Upaya bagi objek heritage dilakukan melalui preservasi. Preservasi heritage dalam perubahan iklim menjadi tugas mulia dan penting untuk keberlanjutan identitas serta kebanggaan bangsa. Pedoman dan cara Konservasi wajib dipedomani.
Tiada yang kekal di bumi ini demikian para cerdik cendekia berujar! Lahir –hidup – mati adalah kodrat, namun manusia sebagai makhluk berakal berupaya walaupun sudah meninggal agar tetap terlihat hidup dengan cara mengawetkan jazad “mumi” atau melalui pembuatan patung dari batu, logam sampai dengan lilin. Bahkan tidak jarang di antaranya ada yang disertai dengan benda-benda kesayangan masa hidupnya turut serta menemani jazadnya. Temuan-temuan tersebut oleh para akhli banyak dibukukan dan menjadi penuntun kepada kita untuk mengenal masa lalu.
Begitu pentingnya cerita masa lalu di masa kini dapat dijadikan pengetahuan untuk mengetahui berbagai bentuk kehidupan dan penghidupan masa lalu, sehingga sangat berhubungan dengan dunia penelitian, pendidikan, sampai dengan pariwisata. Masa lalu selalu disertai dengan romantisme yang menggugah keingin tahuan kita. Misalnya, tentang Candi Tebing di Tampaksiring di Bali, Candi Prambanan di Yogyakarta, Angkor Wat di Siem Riep, Piramid Agung Giza (Khufu) di Mesir, Great Wall di China, dan lainnya.

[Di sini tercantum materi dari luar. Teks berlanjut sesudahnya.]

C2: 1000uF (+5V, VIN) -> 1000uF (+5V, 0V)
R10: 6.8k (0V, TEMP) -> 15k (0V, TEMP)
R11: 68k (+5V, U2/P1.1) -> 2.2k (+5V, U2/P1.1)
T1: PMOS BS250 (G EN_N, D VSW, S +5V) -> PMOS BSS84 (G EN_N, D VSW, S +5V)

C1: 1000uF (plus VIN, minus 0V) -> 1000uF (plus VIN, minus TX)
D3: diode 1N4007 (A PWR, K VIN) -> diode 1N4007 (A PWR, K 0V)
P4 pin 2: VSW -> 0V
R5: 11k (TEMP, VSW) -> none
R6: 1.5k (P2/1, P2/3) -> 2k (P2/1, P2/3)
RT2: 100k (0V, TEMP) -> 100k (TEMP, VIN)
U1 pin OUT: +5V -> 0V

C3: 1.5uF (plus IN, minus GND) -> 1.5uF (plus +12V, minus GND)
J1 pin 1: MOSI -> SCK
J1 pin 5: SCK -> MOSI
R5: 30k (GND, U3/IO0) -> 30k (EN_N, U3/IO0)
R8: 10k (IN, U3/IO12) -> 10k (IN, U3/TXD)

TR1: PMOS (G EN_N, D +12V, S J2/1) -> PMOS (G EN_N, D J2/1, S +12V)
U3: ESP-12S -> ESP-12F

Ke lima contoh tersebut di atas adalah merupakan situs bangunan masa lalu yang lazim disebut dengan heritage. Apa itu heritage?
Heritage memiliki dua pengertian yaitu: Pusaka atau Warisan. Pusaka atau Warisan setidaknya memenuhi kriteria: waktu, menyejarah, edukasi, unik, tradisi, dan rekreasi yang oleh karena keberadaannya perlu dilindungi dan diselamatkan.
Pusaka atau Warisan tidak selalu berupa objek fisik semata, akan tetapi dapat juga berupa ideologi, seni, alam, dan lainnya. Keduanya sama-sama berupa asset. Pusaka tidak dapat dibagi-bagi. Namun Warisan memiliki makna dapat dibagi. Indonesia memilih Pusaka sebagai padanan kata Heritage. Organisasi Heritage Indonesia disebut dengan nama Badan Pelestarian Pustaka Indonesia (BPPI) dan JPPI untuk Jaringan Kota Pusaka Indonesia.
Pusaka Indonesia mengacu pada Piagam Ciloto 2013 yang lalu mencantumkan bahwa Pusaka Indonesia terdiri dari tiga yaitu: Pusaka Alam. Pusaka Budaya ada dua yaitu yang intangible (nirraga) dan tangible (teraga), dan Pusaka Saujana populer dengan sebutan Cultural Landscape. Negara Kesatuan Republik Indonesia yang terdiri dari 500 suku lebih, karena posisi dan hubungannya dengan bangsa dan Negara lainnya memiliki aset Pusaka Budaya yang sangat kaya dan beragam di ketiga klasifikasi tersebut di atas, termasuk Bali dan Kota Denpasar pada khususnya.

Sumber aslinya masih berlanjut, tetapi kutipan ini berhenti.